Alabama’s on a roll.
First it was abortion.
Then it was gay rat weddings.
Now, state lawmakers have moved on to marriage licenses.
Both houses of Alabama’s legislature have approved a bill that replaces “marriage licenses” with “marriage certificates.”
The purpose? To satisfy homophobic county probate judges who are morally opposed to issuing marriage licenses to same-sex couples.
Right now, when a couple wants to get married, a county probate judge must issue them a marriage license. Under the new law, the judge will only have to record the marriage certificate.
See the difference?
The legislation came in response to the legalization of same-sex marriage by the U.S. Supreme Court in 2015. In Alabama, some probate judges stopped issuing marriage licenses four years ago because they did not want to sign same-sex marriage licenses.

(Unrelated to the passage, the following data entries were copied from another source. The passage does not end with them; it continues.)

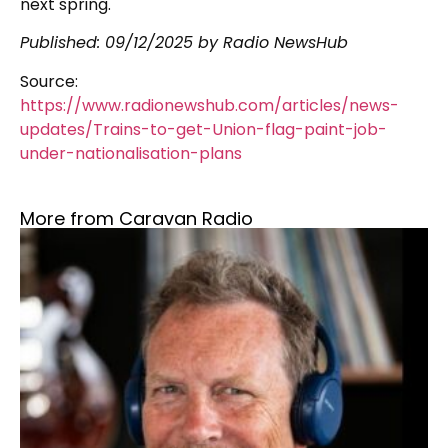
next spring.
Published:
09/12/2025
by Radio NewsHub
Source:
https://www.radionewshub.com/articles/news-
updates/Trains-to-get-Union-flag-paint-job-
under-nationalisation-plans
More from Caravan Radio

Under the bill that passed today [Thursday], couples wanting to get married would submit to the probate judge a form that includes an affidavit saying they meet the legal requirements of marriage and the probate judge would record that as the official marriage document.
Sen. Greg Allbritton, who authored the bill, says by changing the words of what they call things, it provides a solution that accommodates everyone.

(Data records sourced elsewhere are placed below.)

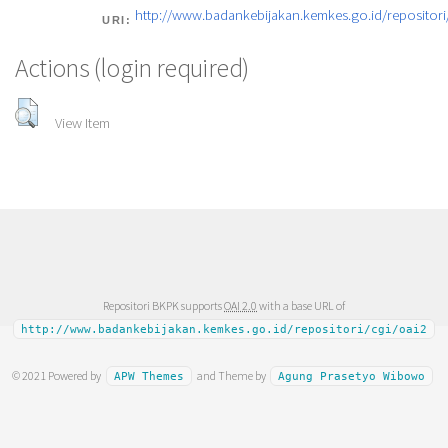
http://www.badankebijakan.kemkes.go.id/repositori/
URI:
Actions (login required)
View Item
Repositori BKPK supports
OAI 2.0
with a base URL of
http://www.badankebijakan.kemkes.go.id/repositori/cgi/oai2
© 2021 Powered by
and Theme by
APW Themes
Agung Prasetyo Wibowo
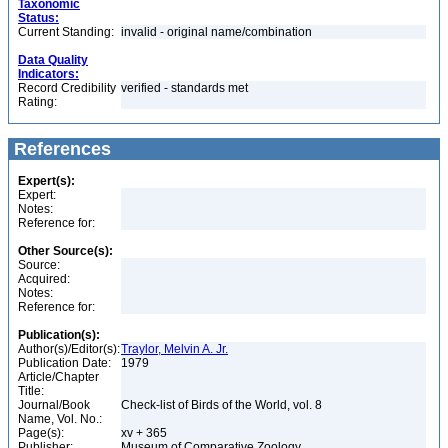
Taxonomic
Status:
Current Standing:
invalid - original name/combination
Data Quality
Indicators:
Record Credibility
verified - standards met
Rating:
References
Expert(s):
Expert:
Notes:
Reference for:
Other Source(s):
Source:
Acquired:
Notes:
Reference for:
Publication(s):
Author(s)/Editor(s):
Traylor, Melvin A. Jr.
Publication Date:
1979
Article/Chapter
Title:
Journal/Book
Check-list of Birds of the World, vol. 8
Name, Vol. No.:
Page(s):
xv + 365
Publisher:
Museum of Comparative Zoology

“It allows everybody in the state now to go to their local courthouse, or wherever, to accomplish this without traveling somewhere else, which is the intent of the law.”

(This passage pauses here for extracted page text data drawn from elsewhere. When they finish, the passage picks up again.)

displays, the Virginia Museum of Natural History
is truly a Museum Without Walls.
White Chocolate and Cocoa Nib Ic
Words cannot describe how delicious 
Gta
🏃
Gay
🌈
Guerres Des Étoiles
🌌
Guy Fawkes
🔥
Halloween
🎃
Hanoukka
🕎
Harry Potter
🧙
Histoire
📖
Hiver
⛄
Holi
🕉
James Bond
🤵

But Rep. Neil Rafferty, who is openly gay and was elected to the Alabama State House of Representatives last year, isn’t buying it. He opposed the bill, saying it was “born out of prejudice.”
“I think it’s far less about good governance and more about protecting folks that don’t want to do their jobs,” Rafferty told local media last week.
We’re with Rafferty on this one. If the county probate judges would simply obey the United States Constitution, none of this would be an issue.
The bill is on its way to Gov. Kay Ivey’s desk for her signature.